Mulholland Drive est un mystère. Un mystère qui se dévoile lentement, puis intensément, au spectateur, avant de sembler se déconstruire, s'expliquer, dans une deuxième partie, jusqu'à un final presque traumatisant où il se reconstruit entièrement, faisant douter le spectateur de tout ce qu'il a cru voir et ressentir. Ces trois étapes correspondent exactement à mon vécu par rapport au film les années qui ont suivi mon premier visionnage, croyant qu'il y avait là un message caché à trouver, que j'ai cru finalement comprendre... jusqu'à douter de tout ce que je croyais savoir sur le film, et craindre que je passais en fait peut-être complètement à côté de l'intention de David Lynch.
Alors, la vraie raison pour laquelle il m'a tant fasciné et touché personnellement m'est apparue : le Mulholland Drive qu'a vu mon moi spectateur est un reflet sur grand écran de l'immense rêve que mon moi introspectif aurait toujours désiré faire, constitué de tableaux étranges et saisissants, rempli de symboles et d'abstractions.

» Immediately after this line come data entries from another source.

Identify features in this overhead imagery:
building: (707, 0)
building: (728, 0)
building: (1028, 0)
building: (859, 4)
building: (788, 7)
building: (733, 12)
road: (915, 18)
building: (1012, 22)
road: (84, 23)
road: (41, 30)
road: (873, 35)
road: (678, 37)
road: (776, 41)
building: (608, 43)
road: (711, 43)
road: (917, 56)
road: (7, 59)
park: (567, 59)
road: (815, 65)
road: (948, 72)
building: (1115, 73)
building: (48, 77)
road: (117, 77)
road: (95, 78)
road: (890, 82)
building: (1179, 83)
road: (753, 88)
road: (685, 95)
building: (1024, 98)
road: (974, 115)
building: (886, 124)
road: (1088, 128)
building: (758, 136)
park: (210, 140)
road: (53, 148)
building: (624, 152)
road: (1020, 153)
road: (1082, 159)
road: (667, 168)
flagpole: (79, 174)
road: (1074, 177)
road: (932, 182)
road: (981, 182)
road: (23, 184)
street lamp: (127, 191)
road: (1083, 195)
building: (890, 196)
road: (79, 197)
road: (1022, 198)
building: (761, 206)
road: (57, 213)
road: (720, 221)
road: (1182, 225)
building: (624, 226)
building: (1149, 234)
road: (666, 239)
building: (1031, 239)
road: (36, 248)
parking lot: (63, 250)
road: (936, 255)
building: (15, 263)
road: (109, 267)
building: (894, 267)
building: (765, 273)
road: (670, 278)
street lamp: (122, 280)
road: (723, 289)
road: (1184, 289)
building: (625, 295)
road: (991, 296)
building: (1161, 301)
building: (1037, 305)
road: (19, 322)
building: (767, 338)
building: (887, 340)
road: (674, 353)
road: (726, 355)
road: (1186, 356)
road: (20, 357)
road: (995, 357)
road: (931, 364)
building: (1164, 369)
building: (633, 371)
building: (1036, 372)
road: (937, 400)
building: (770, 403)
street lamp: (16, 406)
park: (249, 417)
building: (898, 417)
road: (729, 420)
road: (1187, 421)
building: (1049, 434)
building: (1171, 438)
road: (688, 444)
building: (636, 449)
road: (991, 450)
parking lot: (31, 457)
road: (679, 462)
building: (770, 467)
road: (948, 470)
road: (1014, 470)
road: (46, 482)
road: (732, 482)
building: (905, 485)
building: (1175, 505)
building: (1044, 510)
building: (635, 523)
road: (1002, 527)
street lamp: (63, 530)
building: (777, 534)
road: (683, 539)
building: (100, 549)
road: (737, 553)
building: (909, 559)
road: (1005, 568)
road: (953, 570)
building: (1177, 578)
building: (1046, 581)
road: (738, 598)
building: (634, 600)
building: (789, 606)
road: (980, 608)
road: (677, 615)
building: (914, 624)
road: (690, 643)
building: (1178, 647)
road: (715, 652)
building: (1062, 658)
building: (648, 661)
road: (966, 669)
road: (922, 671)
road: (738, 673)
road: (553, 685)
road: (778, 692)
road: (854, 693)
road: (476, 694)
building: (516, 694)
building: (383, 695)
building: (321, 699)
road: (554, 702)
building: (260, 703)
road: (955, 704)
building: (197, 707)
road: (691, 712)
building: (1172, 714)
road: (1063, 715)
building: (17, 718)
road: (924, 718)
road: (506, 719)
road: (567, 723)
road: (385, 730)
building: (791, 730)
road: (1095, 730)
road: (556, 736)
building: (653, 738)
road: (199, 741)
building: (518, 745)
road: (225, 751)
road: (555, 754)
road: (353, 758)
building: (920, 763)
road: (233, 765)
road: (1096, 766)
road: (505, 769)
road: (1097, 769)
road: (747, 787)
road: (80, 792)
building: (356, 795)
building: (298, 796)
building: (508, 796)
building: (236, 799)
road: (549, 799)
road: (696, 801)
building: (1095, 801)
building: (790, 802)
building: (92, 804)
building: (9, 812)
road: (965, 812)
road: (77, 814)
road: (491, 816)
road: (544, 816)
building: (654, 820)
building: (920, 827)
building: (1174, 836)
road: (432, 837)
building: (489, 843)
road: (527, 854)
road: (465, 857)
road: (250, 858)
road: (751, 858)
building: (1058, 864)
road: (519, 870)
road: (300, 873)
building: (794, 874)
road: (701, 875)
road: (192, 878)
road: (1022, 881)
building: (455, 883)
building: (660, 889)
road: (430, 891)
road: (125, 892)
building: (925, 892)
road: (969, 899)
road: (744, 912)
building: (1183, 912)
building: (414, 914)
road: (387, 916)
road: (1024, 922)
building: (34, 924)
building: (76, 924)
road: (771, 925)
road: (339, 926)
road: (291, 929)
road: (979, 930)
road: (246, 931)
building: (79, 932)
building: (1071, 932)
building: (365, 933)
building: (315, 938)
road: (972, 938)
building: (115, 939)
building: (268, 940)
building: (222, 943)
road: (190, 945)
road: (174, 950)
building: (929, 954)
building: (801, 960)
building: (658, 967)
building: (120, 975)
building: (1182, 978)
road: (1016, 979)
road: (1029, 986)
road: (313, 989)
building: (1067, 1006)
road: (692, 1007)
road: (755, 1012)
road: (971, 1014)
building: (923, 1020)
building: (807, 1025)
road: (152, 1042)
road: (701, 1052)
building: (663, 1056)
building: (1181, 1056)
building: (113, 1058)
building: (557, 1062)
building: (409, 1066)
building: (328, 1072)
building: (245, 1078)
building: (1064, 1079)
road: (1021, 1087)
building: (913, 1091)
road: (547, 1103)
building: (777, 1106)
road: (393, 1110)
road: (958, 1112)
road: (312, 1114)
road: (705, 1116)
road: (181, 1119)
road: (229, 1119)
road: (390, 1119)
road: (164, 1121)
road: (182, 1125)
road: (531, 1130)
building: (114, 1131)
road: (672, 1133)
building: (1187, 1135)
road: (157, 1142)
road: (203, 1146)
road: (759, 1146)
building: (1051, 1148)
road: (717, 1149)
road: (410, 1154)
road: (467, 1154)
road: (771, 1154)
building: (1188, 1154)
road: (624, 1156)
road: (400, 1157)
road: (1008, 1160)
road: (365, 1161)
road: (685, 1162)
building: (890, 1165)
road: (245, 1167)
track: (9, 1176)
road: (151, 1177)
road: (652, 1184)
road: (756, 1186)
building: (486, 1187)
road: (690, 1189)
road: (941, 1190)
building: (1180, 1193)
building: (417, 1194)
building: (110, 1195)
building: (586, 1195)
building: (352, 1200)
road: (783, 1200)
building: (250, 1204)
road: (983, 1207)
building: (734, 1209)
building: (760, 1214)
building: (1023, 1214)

Il me laisserait au réveil comme je l'étais à la sortie du cinéma, ma mémoire marquée par ces images uniques, et avec l'étrange intuition qu'un message essentiel serait caché derrière, un mystère qui, une fois résolu, me donnerait la clé pour apporter plus de sens. Pour le spectateur, plus de sens au propos du film, pour l'introspectif, plus de sens à sa vie.
Et c'est précisément là que le film prend tout son intérêt. Pour moi, Mulholland Drive n'est pas 'le mystère qui s'explique'. C'est 'le mystère pour le mystère'. Si je cherche à le résoudre, la raison même de ce pourquoi il m'a fasciné s'écroule. Si je l'accepte, je continuerai à en rêver pendant des années, car mon cerveau est fait ainsi. Comme un puzzle grandiose dont j'aurais volontairement jeté la moitié des pièces : je peux le retourner presque indéfiniment dans tous les sens, fasciné par ce que j'imagine qu'il représentera une fois complet. Un rêve de sens aussi beau qu'insaisissable.
Je ne sais pas si Mulholland Drive a apporté du sens à ma vie — il en a au moins apporté à ma vision de l'art. Mais c'est bien la capacité d'une simple réalisation cinématographique à créer en moi ce processus mental sur le long terme, mêlant le rêve et la réflexion, que je trouve exceptionnelle, faisant pour moi de Mulholland Drive un chef-d'œuvre.